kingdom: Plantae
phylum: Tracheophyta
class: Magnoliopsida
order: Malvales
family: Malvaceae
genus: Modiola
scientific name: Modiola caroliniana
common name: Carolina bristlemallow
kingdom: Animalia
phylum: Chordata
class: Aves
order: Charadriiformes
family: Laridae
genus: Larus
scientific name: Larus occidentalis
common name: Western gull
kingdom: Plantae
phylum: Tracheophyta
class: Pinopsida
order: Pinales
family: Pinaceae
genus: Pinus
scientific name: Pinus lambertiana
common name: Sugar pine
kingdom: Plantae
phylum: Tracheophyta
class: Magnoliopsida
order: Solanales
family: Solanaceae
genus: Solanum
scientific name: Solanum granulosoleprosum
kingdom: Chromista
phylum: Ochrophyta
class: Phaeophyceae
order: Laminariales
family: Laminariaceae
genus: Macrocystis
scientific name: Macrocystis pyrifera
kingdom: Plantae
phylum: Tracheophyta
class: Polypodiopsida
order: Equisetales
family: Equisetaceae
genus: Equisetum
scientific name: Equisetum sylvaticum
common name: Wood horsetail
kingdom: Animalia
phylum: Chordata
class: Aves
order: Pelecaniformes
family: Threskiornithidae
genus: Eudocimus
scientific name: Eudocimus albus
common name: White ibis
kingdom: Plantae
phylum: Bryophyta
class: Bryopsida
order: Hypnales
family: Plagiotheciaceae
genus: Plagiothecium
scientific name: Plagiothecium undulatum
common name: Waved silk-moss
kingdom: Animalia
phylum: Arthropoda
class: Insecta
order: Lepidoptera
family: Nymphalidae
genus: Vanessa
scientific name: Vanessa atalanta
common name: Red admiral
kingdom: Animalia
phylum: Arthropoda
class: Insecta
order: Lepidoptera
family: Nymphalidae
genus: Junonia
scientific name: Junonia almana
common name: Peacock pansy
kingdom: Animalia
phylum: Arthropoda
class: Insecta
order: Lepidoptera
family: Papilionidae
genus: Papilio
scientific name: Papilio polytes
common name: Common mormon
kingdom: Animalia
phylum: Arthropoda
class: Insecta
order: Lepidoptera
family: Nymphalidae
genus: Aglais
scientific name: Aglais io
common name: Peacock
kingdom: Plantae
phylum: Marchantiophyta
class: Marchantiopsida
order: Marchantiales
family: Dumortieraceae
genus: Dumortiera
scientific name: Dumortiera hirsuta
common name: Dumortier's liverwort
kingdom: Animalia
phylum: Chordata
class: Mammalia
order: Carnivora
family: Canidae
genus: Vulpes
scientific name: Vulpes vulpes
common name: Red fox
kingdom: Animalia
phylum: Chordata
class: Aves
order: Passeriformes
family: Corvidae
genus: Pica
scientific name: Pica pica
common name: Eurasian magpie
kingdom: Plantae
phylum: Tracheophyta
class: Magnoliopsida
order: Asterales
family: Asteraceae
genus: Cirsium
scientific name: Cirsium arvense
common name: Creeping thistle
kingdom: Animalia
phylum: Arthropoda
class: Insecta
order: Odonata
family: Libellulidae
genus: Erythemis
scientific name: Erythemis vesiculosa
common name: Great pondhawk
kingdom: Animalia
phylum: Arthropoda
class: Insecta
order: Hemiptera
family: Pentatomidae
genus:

■ Requirement ■
Write out every line of the listing above as a numbered list, skipping any blank lines.

■ Full response ■
1. kingdom: Plantae
2. phylum: Tracheophyta
3. class: Magnoliopsida
4. order: Malvales
5. family: Malvaceae
6. genus: Modiola
7. scientific name: Modiola caroliniana
8. common name: Carolina bristlemallow
9. kingdom: Animalia
10. phylum: Chordata
11. class: Aves
12. order: Charadriiformes
13. family: Laridae
14. genus: Larus
15. scientific name: Larus occidentalis
16. common name: Western gull
17. kingdom: Plantae
18. phylum: Tracheophyta
19. class: Pinopsida
20. order: Pinales
21. family: Pinaceae
22. genus: Pinus
23. scientific name: Pinus lambertiana
24. common name: Sugar pine
25. kingdom: Plantae
26. phylum: Tracheophyta
27. class: Magnoliopsida
28. order: Solanales
29. family: Solanaceae
30. genus: Solanum
31. scientific name: Solanum granulosoleprosum
32. kingdom: Chromista
33. phylum: Ochrophyta
34. class: Phaeophyceae
35. order: Laminariales
36. family: Laminariaceae
37. genus: Macrocystis
38. scientific name: Macrocystis pyrifera
39. kingdom: Plantae
40. phylum: Tracheophyta
41. class: Polypodiopsida
42. order: Equisetales
43. family: Equisetaceae
44. genus: Equisetum
45. scientific name: Equisetum sylvaticum
46. common name: Wood horsetail
47. kingdom: Animalia
48. phylum: Chordata
49. class: Aves
50. order: Pelecaniformes
51. family: Threskiornithidae
52. genus: Eudocimus
53. scientific name: Eudocimus albus
54. common name: White ibis
55. kingdom: Plantae
56. phylum: Bryophyta
57. class: Bryopsida
58. order: Hypnales
59. family: Plagiotheciaceae
60. genus: Plagiothecium
61. scientific name: Plagiothecium undulatum
62. common name: Waved silk-moss
63. kingdom: Animalia
64. phylum: Arthropoda
65. class: Insecta
66. order: Lepidoptera
67. family: Nymphalidae
68. genus: Vanessa
69. scientific name: Vanessa atalanta
70. common name: Red admiral
71. kingdom: Animalia
72. phylum: Arthropoda
73. class: Insecta
74. order: Lepidoptera
75. family: Nymphalidae
76. genus: Junonia
77. scientific name: Junonia almana
78. common name: Peacock pansy
79. kingdom: Animalia
80. phylum: Arthropoda
81. class: Insecta
82. order: Lepidoptera
83. family: Papilionidae
84. genus: Papilio
85. scientific name: Papilio polytes
86. common name: Common mormon
87. kingdom: Animalia
88. phylum: Arthropoda
89. class: Insecta
90. order: Lepidoptera
91. family: Nymphalidae
92. genus: Aglais
93. scientific name: Aglais io
94. common name: Peacock
95. kingdom: Plantae
96. phylum: Marchantiophyta
97. class: Marchantiopsida
98. order: Marchantiales
99. family: Dumortieraceae
100. genus: Dumortiera
101. scientific name: Dumortiera hirsuta
102. common name: Dumortier's liverwort
103. kingdom: Animalia
104. phylum: Chordata
105. class: Mammalia
106. order: Carnivora
107. family: Canidae
108. genus: Vulpes
109. scientific name: Vulpes vulpes
110. common name: Red fox
111. kingdom: Animalia
112. phylum: Chordata
113. class: Aves
114. order: Passeriformes
115. family: Corvidae
116. genus: Pica
117. scientific name: Pica pica
118. common name: Eurasian magpie
119. kingdom: Plantae
120. phylum: Tracheophyta
121. class: Magnoliopsida
122. order: Asterales
123. family: Asteraceae
124. genus: Cirsium
125. scientific name: Cirsium arvense
126. common name: Creeping thistle
127. kingdom: Animalia
128. phylum: Arthropoda
129. class: Insecta
130. order: Odonata
131. family: Libellulidae
132. genus: Erythemis
133. scientific name: Erythemis vesiculosa
134. common name: Great pondhawk
135. kingdom: Animalia
136. phylum: Arthropoda
137. class: Insecta
138. order: Hemiptera
139. family: Pentatomidae
140. genus:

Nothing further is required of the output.